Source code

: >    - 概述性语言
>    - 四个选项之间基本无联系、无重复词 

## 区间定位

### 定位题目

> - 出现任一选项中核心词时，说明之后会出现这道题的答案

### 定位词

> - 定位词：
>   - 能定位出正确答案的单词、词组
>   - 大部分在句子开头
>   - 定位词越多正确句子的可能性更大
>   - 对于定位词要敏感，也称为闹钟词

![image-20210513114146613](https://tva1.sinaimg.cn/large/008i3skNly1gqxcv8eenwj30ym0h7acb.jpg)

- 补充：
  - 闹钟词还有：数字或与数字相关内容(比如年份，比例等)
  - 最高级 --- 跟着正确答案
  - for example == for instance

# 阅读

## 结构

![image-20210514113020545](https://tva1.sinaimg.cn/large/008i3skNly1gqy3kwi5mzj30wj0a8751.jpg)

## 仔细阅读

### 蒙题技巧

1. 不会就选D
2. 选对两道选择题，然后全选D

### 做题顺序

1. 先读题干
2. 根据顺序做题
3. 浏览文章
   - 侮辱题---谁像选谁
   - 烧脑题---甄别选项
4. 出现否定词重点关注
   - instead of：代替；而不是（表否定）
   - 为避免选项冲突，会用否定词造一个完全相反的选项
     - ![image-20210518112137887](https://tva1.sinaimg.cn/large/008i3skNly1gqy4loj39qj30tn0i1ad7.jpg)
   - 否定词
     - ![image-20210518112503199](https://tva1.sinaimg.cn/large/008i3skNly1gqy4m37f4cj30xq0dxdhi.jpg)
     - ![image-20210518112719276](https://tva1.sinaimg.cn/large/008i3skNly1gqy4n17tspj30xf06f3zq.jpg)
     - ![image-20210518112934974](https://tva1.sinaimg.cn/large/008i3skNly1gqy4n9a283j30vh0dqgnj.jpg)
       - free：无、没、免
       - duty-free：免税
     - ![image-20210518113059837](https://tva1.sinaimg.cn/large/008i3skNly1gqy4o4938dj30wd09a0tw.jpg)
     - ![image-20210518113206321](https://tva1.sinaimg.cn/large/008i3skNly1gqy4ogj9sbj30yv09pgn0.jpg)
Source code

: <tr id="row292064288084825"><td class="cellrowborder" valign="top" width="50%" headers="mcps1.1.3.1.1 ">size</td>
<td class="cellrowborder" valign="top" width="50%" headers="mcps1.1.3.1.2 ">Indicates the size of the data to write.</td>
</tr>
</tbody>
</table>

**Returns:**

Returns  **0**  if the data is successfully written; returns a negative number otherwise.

* [Your instructions]: Show each line of the records above containing "width".

* [Final answer]:
: <tr id="row292064288084825"><td class="cellrowborder" valign="top" width="50%" headers="mcps1.1.3.1.1 ">size</td>
<td class="cellrowborder" valign="top" width="50%" headers="mcps1.1.3.1.2 ">Indicates the size of the data to write.</td>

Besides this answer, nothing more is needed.